【最大凸多边形周长】HDU - 1392 H - Surround the Trees

HDU - 1392 H - Surround the Trees 

There are a lot of trees in an area. A peasant wants to buy a rope to surround all these trees. So at first he must know the minimal required length of the rope. However, he does not know how to calculate it. Can you help him? 
The diameter and length of the trees are omitted, which means a tree can be seen as a point. The thickness of the rope is also omitted which means a rope can be seen as a line. 

There are no more than 100 trees. 

Input

The input contains one or more data sets. At first line of each input data set is number of trees in this data set, it is followed by series of coordinates of the trees. Each coordinate is a positive integer pair, and each integer is less than 32767. Each pair is separated by blank. 

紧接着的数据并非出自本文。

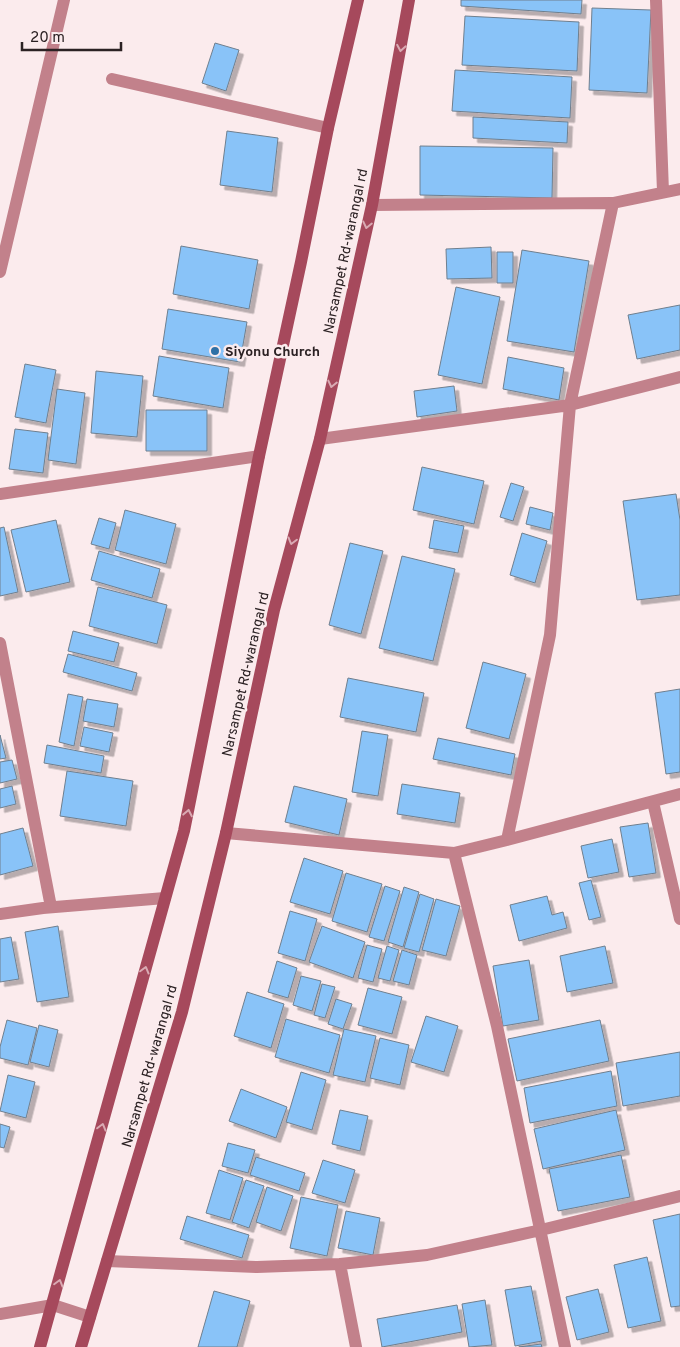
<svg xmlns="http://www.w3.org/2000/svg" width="680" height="1347" font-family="Overpass,sans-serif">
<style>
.building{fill:#89c3f8;stroke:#6f7f8e;filter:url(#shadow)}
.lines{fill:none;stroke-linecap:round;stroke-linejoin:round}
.lane{stroke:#c2818b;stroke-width:12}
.street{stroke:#c2818b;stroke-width:12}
.secondary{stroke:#a6495c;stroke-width:12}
.oneway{stroke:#d9aab3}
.poi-dot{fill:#2f70a6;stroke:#fbebed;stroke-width:2}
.labels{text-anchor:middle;stroke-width:5;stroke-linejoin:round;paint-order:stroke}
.street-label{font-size:14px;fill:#2b2123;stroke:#fbebed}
.poi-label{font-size:14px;font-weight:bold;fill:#2b2123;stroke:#fbebed;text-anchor:start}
</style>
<defs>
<filter id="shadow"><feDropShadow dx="4.5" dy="4.5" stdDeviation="0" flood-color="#0004"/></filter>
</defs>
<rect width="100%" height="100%" fill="#fbebed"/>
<path class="building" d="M 461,0 L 582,0 L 581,14 L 461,6 Z
M 592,8 L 651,10 L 647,93 L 589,90 Z
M 465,16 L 579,22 L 577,71 L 462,65 Z
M 215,43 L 239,50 L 226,91 L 202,83 Z
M 455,70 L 572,77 L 570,118 L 452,111 Z
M 473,117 L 568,122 L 567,143 L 473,138 Z
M 227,131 L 278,138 L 272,192 L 220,185 Z
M 420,146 L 553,148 L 552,198 L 420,195 Z
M 181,246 L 258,260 L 249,309 L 173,294 Z
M 491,247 L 492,278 L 447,279 L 446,249 Z
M 522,250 L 589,261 L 574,352 L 507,341 Z
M 497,252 L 513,252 L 513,283 L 497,283 Z
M 456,287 L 500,297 L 482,384 L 438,375 Z
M 680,305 L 680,350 L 637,359 L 628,315 Z
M 168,309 L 247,322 L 240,362 L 162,349 Z
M 159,356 L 229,368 L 223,408 L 153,396 Z
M 508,357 L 564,368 L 559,400 L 503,389 Z
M 25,364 L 56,370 L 46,423 L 15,417 Z
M 96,371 L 143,376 L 137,437 L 91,433 Z
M 454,386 L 457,411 L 417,417 L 414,391 Z
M 57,389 L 85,393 L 76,464 L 48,460 Z
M 146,410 L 207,410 L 207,451 L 146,451 Z
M 15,429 L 48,433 L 43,473 L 9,469 Z
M 422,467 L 484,481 L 474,524 L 413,510 Z
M 511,483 L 524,487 L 513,521 L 500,517 Z
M 676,494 L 680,520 L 680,595 L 637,600 L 623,501 Z
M 530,507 L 553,513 L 550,530 L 526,524 Z
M 125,510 L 176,524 L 166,564 L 115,550 Z
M 99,518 L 116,523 L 109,549 L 91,544 Z
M 56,520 L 70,582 L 26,592 L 11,530 Z
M 434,520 L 464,526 L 458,553 L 429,548 Z
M 4,527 L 18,592 L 0,596 L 0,528 Z
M 522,533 L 547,541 L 535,583 L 510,575 Z
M 350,543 L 383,551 L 361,634 L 329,625 Z
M 99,551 L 160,569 L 152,598 L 91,580 Z
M 402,556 L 455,569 L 433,661 L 379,648 Z
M 98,587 L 167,605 L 157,644 L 89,626 Z
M 73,631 L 119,643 L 114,662 L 68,651 Z
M 68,654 L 137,673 L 132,691 L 63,672 Z
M 483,662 L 526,674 L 509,739 L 466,728 Z
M 348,678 L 424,693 L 416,732 L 340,717 Z
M 680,689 L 680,772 L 666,774 L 655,693 Z
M 68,694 L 83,697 L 74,746 L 59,742 Z
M 87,699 L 118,704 L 114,727 L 83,721 Z
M 84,727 L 113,733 L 109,752 L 80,746 Z
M 362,731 L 388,735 L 378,796 L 352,792 Z
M 0,735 L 6,758 L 0,759 Z
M 438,738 L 515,754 L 511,775 L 433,759 Z
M 47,745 L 104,756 L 101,773 L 44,763 Z
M 12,760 L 17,779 L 0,783 L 0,762 Z
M 67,771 L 133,781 L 126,826 L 60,816 Z
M 402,784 L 460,793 L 455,823 L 397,814 Z
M 12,786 L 16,804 L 0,808 L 0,789 Z
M 294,786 L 347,799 L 339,835 L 285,822 Z
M 648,823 L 656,873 L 629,877 L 620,827 Z
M 23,828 L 33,866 L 0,875 L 0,834 Z
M 612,839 L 619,872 L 588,878 L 581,846 Z
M 304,858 L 343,871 L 330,914 L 290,902 Z
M 346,873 L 382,884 L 367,932 L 332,921 Z
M 591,880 L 601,917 L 589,920 L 579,883 Z
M 385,886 L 400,891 L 384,941 L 369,937 Z
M 404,887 L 419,892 L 403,947 L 388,942 Z
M 420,894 L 434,899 L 419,952 L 404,948 Z
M 547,896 L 552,915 L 563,912 L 567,928 L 519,941 L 510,905 Z
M 436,899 L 460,906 L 446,956 L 422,950 Z
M 290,911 L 317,919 L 305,961 L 278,953 Z
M 58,926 L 69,997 L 37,1002 L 25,932 Z
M 322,926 L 365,942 L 353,978 L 309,962 Z
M 11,937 L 19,979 L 0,982 L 0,939 Z
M 367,945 L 382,949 L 373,982 L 358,978 Z
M 387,946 L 399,950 L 390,981 L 378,978 Z
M 605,946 L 613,983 L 567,992 L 560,956 Z
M 402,950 L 417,955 L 409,985 L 393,981 Z
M 529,960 L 539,1020 L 503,1026 L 493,966 Z
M 277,961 L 297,968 L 288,998 L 268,992 Z
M 301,976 L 321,981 L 312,1011 L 293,1005 Z
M 322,984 L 335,987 L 325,1018 L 314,1015 Z
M 368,988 L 402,997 L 392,1034 L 358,1025 Z
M 247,992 L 284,1004 L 271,1048 L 234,1036 Z
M 336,999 L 352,1004 L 343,1029 L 328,1024 Z
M 426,1016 L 458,1026 L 444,1072 L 411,1062 Z
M 286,1019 L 340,1035 L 329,1073 L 275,1057 Z
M 7,1020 L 37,1028 L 28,1065 L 0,1058 L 0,1047 Z
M 600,1020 L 609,1061 L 517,1081 L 508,1039 Z
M 39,1025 L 58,1030 L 49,1067 L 30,1062 Z
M 344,1029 L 376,1036 L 365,1082 L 333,1075 Z
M 380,1038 L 409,1045 L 400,1085 L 370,1078 Z
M 680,1052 L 680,1096 L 623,1106 L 616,1063 Z
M 611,1071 L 617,1106 L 530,1123 L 524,1088 Z
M 301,1072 L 326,1080 L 312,1130 L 286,1122 Z
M 8,1075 L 35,1082 L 26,1118 L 0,1111 Z
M 241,1089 L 287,1107 L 276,1138 L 229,1121 Z
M 340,1110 L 368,1116 L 360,1151 L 332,1144 Z
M 616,1110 L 625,1150 L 543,1169 L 534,1129 Z
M 0,1124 L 10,1127 L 4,1148 L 0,1147 Z
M 228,1143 L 255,1150 L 248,1173 L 222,1166 Z
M 621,1155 L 630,1197 L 558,1211 L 549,1169 Z
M 256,1157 L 305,1173 L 299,1191 L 250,1175 Z
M 323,1160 L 355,1170 L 345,1203 L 312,1193 Z
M 219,1170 L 243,1178 L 230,1220 L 206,1213 Z
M 246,1180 L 264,1186 L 249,1228 L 232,1222 Z
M 267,1187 L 293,1196 L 281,1231 L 256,1222 Z
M 301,1197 L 338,1205 L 327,1256 L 290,1248 Z
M 346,1211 L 380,1218 L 373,1255 L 338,1248 Z
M 680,1214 L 680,1306 L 671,1307 L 653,1220 Z
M 187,1216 L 249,1235 L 242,1258 L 180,1239 Z
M 647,1257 L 661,1321 L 628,1328 L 614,1265 Z
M 531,1286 L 542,1341 L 515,1346 L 505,1290 Z
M 598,1289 L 609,1332 L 577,1340 L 566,1297 Z
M 214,1291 L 250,1301 L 237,1347 L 198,1347 Z
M 485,1300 L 492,1345 L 469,1347 L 462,1304 Z
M 457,1305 L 462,1332 L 382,1347 L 377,1319 Z
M 541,1344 L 542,1347 L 519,1347 Z"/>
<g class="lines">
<path class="lane" d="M 0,272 L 64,0"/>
<path class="street" d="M 656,0 L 663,192
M 112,79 L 328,128
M 372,205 L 613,203 L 680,189
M 320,439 L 570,405 L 680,377
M 0,494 L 259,456
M 0,643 L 51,907
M 653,802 L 680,919
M 226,833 L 454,853 L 507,840 L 680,794
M 507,840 L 550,635 L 570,405 L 613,203
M 454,853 L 497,1026 L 565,1347
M 0,914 L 43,908 L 165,898
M 107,1261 L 257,1267 L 340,1264 L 356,1347
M 340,1264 L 427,1255 L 541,1230 L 680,1196
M 0,1314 L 53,1305 L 90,1317"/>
<path class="secondary" d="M 40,1347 L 184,831 L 259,456 L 301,262 L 328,128 L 358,0
M 81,1347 L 182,1012 L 226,833 L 274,610 L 320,439 L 372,205 L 409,0"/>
</g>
<defs><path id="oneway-chevron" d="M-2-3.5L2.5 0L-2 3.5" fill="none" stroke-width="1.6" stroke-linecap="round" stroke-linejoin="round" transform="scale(1.25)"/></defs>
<g class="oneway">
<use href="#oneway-chevron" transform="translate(401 48) rotate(100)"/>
<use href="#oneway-chevron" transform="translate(367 225) rotate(103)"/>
<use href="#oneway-chevron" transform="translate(332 384) rotate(103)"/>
<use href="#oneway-chevron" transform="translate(292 541) rotate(105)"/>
<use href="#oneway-chevron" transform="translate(188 813) rotate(-79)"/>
<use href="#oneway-chevron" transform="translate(145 970) rotate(-75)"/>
<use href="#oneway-chevron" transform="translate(102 1127) rotate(-75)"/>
<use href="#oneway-chevron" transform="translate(59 1283) rotate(-74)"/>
</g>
<circle class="poi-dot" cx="215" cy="351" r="5"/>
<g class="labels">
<g class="street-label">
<text transform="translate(345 251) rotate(-78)" y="5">Narsampet Rd-warangal rd</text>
<text transform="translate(245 674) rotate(-77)" y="5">Narsampet Rd-warangal rd</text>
<text transform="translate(149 1066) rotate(-74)" y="5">Narsampet Rd-warangal rd</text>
</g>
<g class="poi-label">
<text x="225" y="356">Siyonu Church</text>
</g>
</g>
<path d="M22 42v8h99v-8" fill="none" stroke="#2b2123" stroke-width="2.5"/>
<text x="30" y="42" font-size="15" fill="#2b2123" stroke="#fbebed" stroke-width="4" paint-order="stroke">20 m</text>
</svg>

Zero at line for number of trees terminates the input for your program. 

Output

The minimal length of the rope. The precision should be 10^-2. 

Sample Input

9 
12 7 
24 9 
30 5 
41 9 
80 7 
50 87 
22 9 
45 1 
50 7 
0 

Sample Output

243.06

这道题给你n个点，问你怎样用最小的绳子长度把树给包围住

就是问你n个点的最大凸多边形周长

有一个bug，特判 n==2 时

就是两点间的距离

然而 实际包围我个人认为应该要绕一圈

hin无奈啊

#include <bits/stdc++.h>
using namespace std;
const int maxn =1005;
const double pi=atan(1.0)*4;
struct point
{
    int x,y;
}pt[maxn],ans[maxn];
int cnt;

bool cmp(const point &a,const point &b)  //左下的点优先
{
    if(a.x==b.x) return a.y<b.y;
    return a.x<b.x;
}

int cross(point p0,point p1,point p2)  //计算叉乘
{
    return (p1.x-p0.x)*(p2.y-p0.y)-(p1.y-p0.y)*(p2.x-p0.x);
}

double length(point a,point b)   //计算两点间距离
{
    return sqrt(1.00*(a.x-b.x)*(a.x-b.x)+(a.y-b.y)*(a.y-b.y));
}

void convex(int n)  //将凸包的点放入ans结构体，放入的点就是构成凸包的点
{
    sort(pt,pt+n,cmp);
    cnt=0;
    for(int i=0;i<n;i++)  //下凸包
    {
        while(cnt>1&&cross(ans[cnt-2],ans[cnt-1],pt[i])<=0) cnt--;  //如果新增的点与前两点够不成凸型，则把上一点删去
        ans[cnt++]=pt[i];
    }
    int key=cnt;
    for(int i=n-2;i>=0;i--) //上凸包
    {
        while(cnt>key&&cross(ans[cnt-2],ans[cnt-1],pt[i])<=0) cnt--;
        ans[cnt++]=pt[i];
    }
}

int main()
{
    int n;
    while(~scanf("%d",&n))
    {
        if(n==0) break;
        for(int i=0;i<n;i++)
        {
            scanf("%d%d",&pt[i].x,&pt[i].y);
        }
        double res=0;
        convex(n);
        for(int i=0;i<cnt-1;i++)
        {
            res+=length(ans[i],ans[i+1]);  //按顺序算出凸包上点的距离
        }
        if(n==2)
        {
            printf("%.2lf\n",length(pt[0],pt[1]));
        }
        else printf("%.2lf\n",res);
    }
    return 0;
}